## Assignment
Lay out the lines below as a numbered list, omitting any blank lines. Leave the pictures out of your answer.

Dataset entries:
+ + +

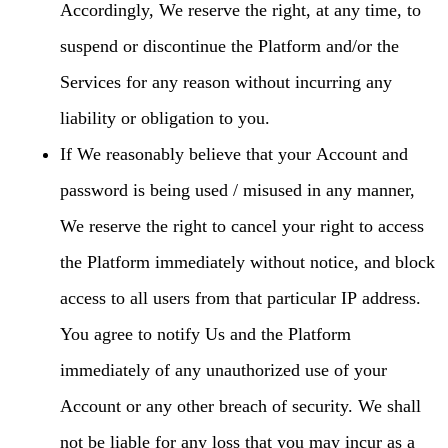
Accordingly, We reserve the right, at any time, to
suspend or discontinue the Platform and/or the
Services for any reason without incurring any
liability or obligation to you.
If We reasonably believe that your Account and
password is being used / misused in any manner,
We reserve the right to cancel your right to access
the Platform immediately without notice, and block
access to all users from that particular IP address.
You agree to notify Us and the Platform
immediately of any unauthorized use of your
Account or any other breach of security. We shall
not be liable for any loss that you may incur as a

+ + +

## Output for this task
1. Accordingly, We reserve the right, at any time, to
2. suspend or discontinue the Platform and/or the
3. Services for any reason without incurring any
4. liability or obligation to you.
5. If We reasonably believe that your Account and
6. password is being used / misused in any manner,
7. We reserve the right to cancel your right to access
8. the Platform immediately without notice, and block
9. access to all users from that particular IP address.
10. You agree to notify Us and the Platform
11. immediately of any unauthorized use of your
12. Account or any other breach of security. We shall
13. not be liable for any loss that you may incur as a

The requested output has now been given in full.